(November 19, 2021: Submitted by Matt Canuteson, OMH Diversity and Inclusion Officer
As Transgender Day of Remembrance approaches, OMH wishes to reaffirm its commitment to actively working to promote a more inclusive and respectful environment for all.
Transgender Day of Remembrance (TDOR) occurs annually on November 20th, at the conclusion of Transgender Awareness Week (November 13-19). TDOR was started in 1999 by Gwendolyn Ann Smith as a vigil to honor the memory of Rita Hester, a transgender woman who was killed in 1998. The vigil also honored transgender individuals who had lost their lives to violence since Rita Hester’s death and ultimately began a tradition that has now become the annual Transgender Day of Remembrance.
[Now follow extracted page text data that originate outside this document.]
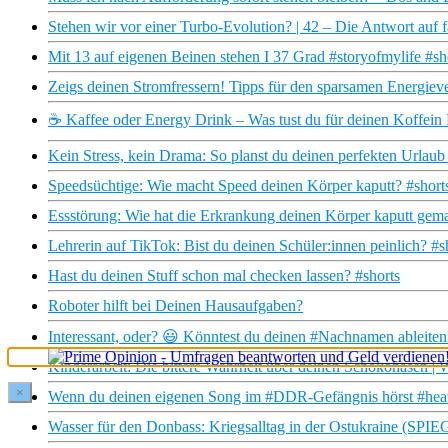
Stehen wir vor einer Turbo-Evolution? | 42 – Die Antwort auf 
Mit 13 auf eigenen Beinen stehen I 37 Grad #storyofmylife #sh
Zeigs deinen Stromfressern! Tipps für den sparsamen Energiev
☕ Kaffee oder Energy Drink – Was tust du für deinen Koffein
Kein Stress, kein Drama: So planst du deinen perfekten Urlaub
Speedsüchtige: Wie macht Speed deinen Körper kaputt? #short
Essstörung: Wie hat die Erkrankung deinen Körper kaputt gema
Lehrerin auf TikTok: Bist du deinen Schüler:innen peinlich? #s
Hast du deinen Stuff schon mal checken lassen? #shorts
Roboter hilft bei Deinen Hausaufgaben?
Interessant, oder? 😃 Könntest du deinen #Nachnamen ableiten
Kinderarbeit: Die bittere Wahrheit über deinen Schokohasen
×
Wenn du deinen eigenen Song im #DDR-Gefängnis hörst #heav
Wasser für den Donbass: Kriegsalltag in der Ostukraine (SP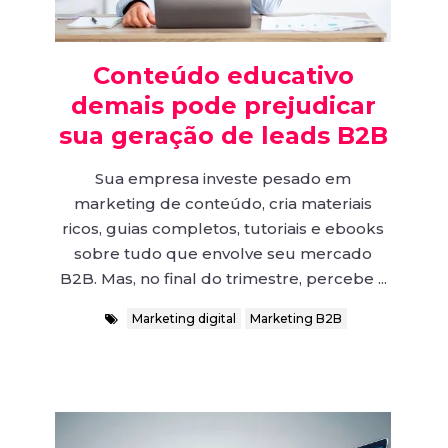
Conteúdo educativo
demais pode prejudicar
sua geração de leads B2B
Sua empresa investe pesado em
marketing de conteúdo, cria materiais
ricos, guias completos, tutoriais e ebooks
sobre tudo que envolve seu mercado
B2B. Mas, no final do trimestre, percebe ...
Marketing digital
Marketing B2B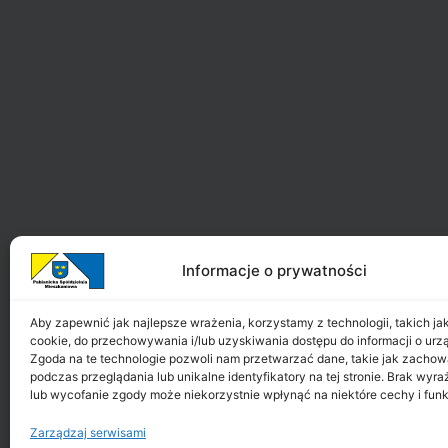
Informacje o prywatności
Aby zapewnić jak najlepsze wrażenia, korzystamy z technologii, takich jak 
cookie, do przechowywania i/lub uzyskiwania dostępu do informacji o urz
Zgoda na te technologie pozwoli nam przetwarzać dane, takie jak zachow
podczas przeglądania lub unikalne identyfikatory na tej stronie. Brak wyr
lub wycofanie zgody może niekorzystnie wpłynąć na niektóre cechy i funk
Zarządzaj serwisami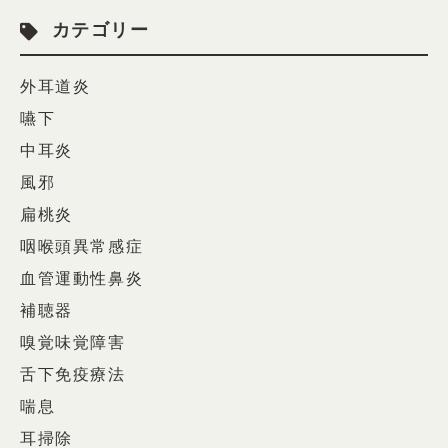
カテゴリー
外耳道炎
嚥下
中耳炎
風邪
扁桃炎
咽喉頭異常感症
血管運動性鼻炎
補聴器
嗅覚味覚障害
舌下免疫療法
喘息
耳掃除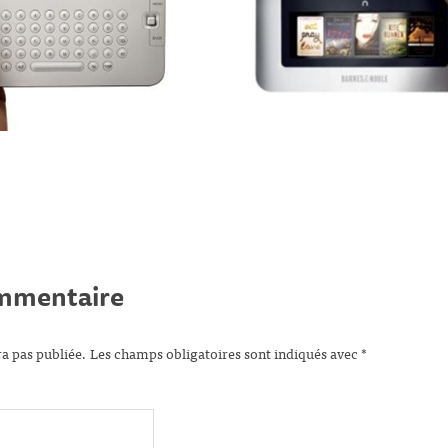
ommentaire
ra pas publiée.
Les champs obligatoires sont indiqués avec
*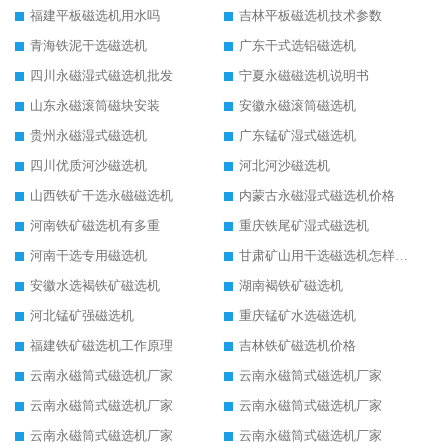
福建平板磁选机用水吗
吉林平板磁选机技术参数
青海铁泥干选磁选机
广东干式选铝磁选机
四川永磁湿式磁选机批发
宁夏永磁磁选机说明书
山东永磁滚筒磁块安装
安徽永磁滚筒磁选机
贵州永磁湿式磁选机
广东锰矿湿式磁选机
四川优质河沙磁选机
河北河沙磁选机
山西铁矿干选永磁磁选机
内蒙古永磁湿式磁选机价格
河南铁矿磁选机有多重
重庆铁尾矿湿式磁选机
河南干选专用磁选机
甘肃矿山用干选磁选机怎样调磁
安徽水选褐铁矿磁选机
湖南褐铁矿磁选机
河北锰矿强磁选机
重庆锰矿水选磁选机
福建铁矿磁选机工作原理
吉林铁矿磁选机价格
云南永磁筒式磁选机厂家
云南永磁筒式磁选机厂家
云南永磁筒式磁选机厂家
云南永磁筒式磁选机厂家
云南永磁筒式磁选机厂家
云南永磁筒式磁选机厂家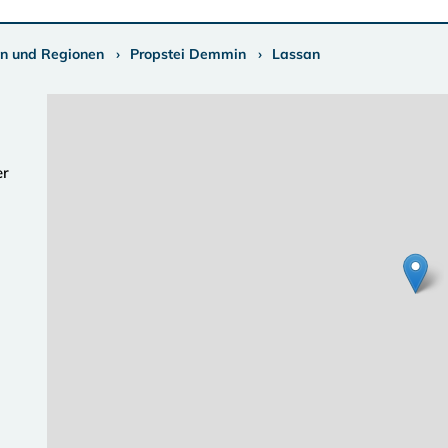
n und Regionen
Propstei Demmin
Lassan
er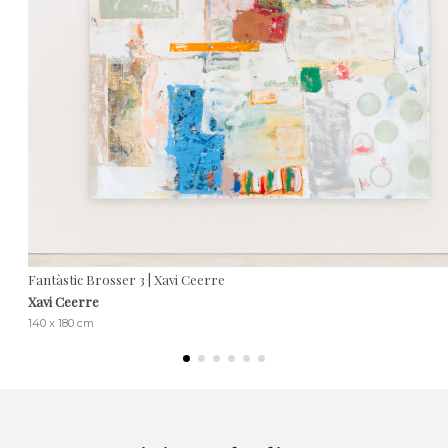
Fantàstic Brosser 3 | Xavi Ceerre
Xavi Ceerre
140 x 180 cm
TDOR is a day to honor all of the lives of transgender people, particularly trans people of color, who have been killed due to hate-related violence. This year alone, over 40 trans individuals have lost their lives in the United States.
This Transgender Day of Remembrance, may we also reflect on the unique challenges that transgender and nonbinary individuals have faced due to the coronavirus pandemic. The pandemic has highlighted the longstanding disparities that exist for transgender and nonbinary individuals, including higher rates of mental health conditions and barriers to gender affirming care. OMH remains committed to holding the mental health system accountable to reducing disparities in quality, treatment and access outcomes for marginalized and underserved populations.
Additionally, OMH continues to create and disseminate educational resources, tip-sheets and materials across its various platforms that highlight special populations and available resources. In alignment with these efforts, OMH has created two resources that provide additional information on the unique experiences and challenges faced by transgender and nonbinary individuals. Additionally, these resources highlight the importance of using gender affirming language and provide guidance around terms to use and terms to avoid.
OMH will continue to ensure that transgender and nonbinary individuals have their voices heard and are actively involved in OMH’s efforts to improve service delivery and programmatic developments. These focused efforts include ensuring there is representation from transgender and nonbinary individuals in OMH’s stakeholder and advisory bodies. Additionally, OMH will continue to promote training and educational opportunities focused on providing gender affirming care across the mental health system.
This Transgender Day of Remembrance, we invite you to join OMH in promoting equity and inclusion for all!